EXERCISE PASSAGE:
The town staff filed a 45-page report refuting every exaggeration the appellants through in, though we must have missed the delicate wording about the sins of putting a “homogenous” demographic group in such close quarters in an apartment building setting. It didn’t merit the dignity of an answer, frankly.

The staff and a consultant called in to offer yet another opinion managed to keep a straight face in refuting the notion there’s some great architectural style on the north side of I-70, that somehow the rockfall hazard at this site is extreme while it’s apparently not much a problem for the rest of the six miles of buildings near the mountainsides on the north side of I-70, that there’s a great danger to Middle Creek dwellers when they leave the complex that no other residents of Vail face, that the complex doesn’t fit the land use plan and the rest of a bunch of complaints tossed into print like spaghetti on a wall.

So much useless, irrational energy comes from the genuine eyesore just east and up, up, up from the Mountain Bell site. Most of the folks appealing the decision to build what we think is a genuine need for Vail have some impressive homes indeed up on the hill. Their average value runs in the $7 million range, and heated square footage runs from the low 5,000s to 8,000.

And they are impressive, world-class people, to be sure. Lee Raymond, for instance, is the president and CEO of Exxon. Then there’s William Esrey, chairman and president of Sprint.

COLLECTED DATA:
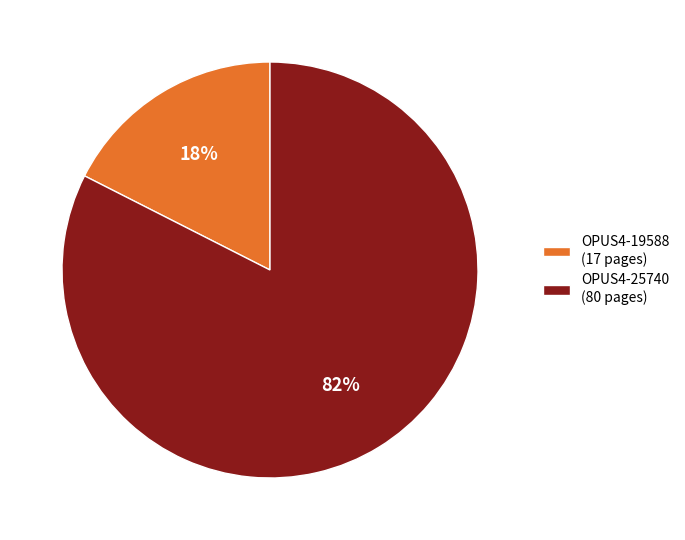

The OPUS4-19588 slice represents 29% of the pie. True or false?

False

ACTIVITIES:
1) In the Vail housing editorial, how many pages long was the report the town staff filed?
2) List every notion that, according to the Vail housing editorial, the staff and the consultant refuted.
3) Continue the Vail housing editorial from its final sentence.

TASK RESULTS:
1) 45 pages.

2)
- That there is some great architectural style on the north side of I-70
- That the rockfall hazard at this site is extreme, though apparently not much of a problem for the rest of the six miles of buildings near the mountainsides on the north side of I-70
- That Middle Creek dwellers face a great danger when they leave the complex that no other Vail residents face
- That the complex doesn't fit the land use plan

3)
Dr. Richard Steadman, who actually lives in his home, is one of the foremost orthopedic surgeons in the world.

We’re certainly proud that they and lots of other bigtime folks call Vail home or second home.

We’re just scratching our heads over how people that obviously bright about their own business sound so, well, not so bright or understanding about the pearl of the Rockies’ real needs and location for the complex.

Or how they managed to ignore every step along the way to bidding and building the complex until the very end of the approval process.

Hate to say it, but it sounds like they haven’t paid a lick of attention until recently. And as in awe as we of course are at their pedigrees, we’re also puzzling over how their arguments, as expressed through their representative, could be so weak in the logic department.

But nonetheless, here we are, truly wondering if Vail’s governmental leaders have the guts to thank these folks for their input and do the right thing. That, of course, is get on with building Middle Creek. D.R.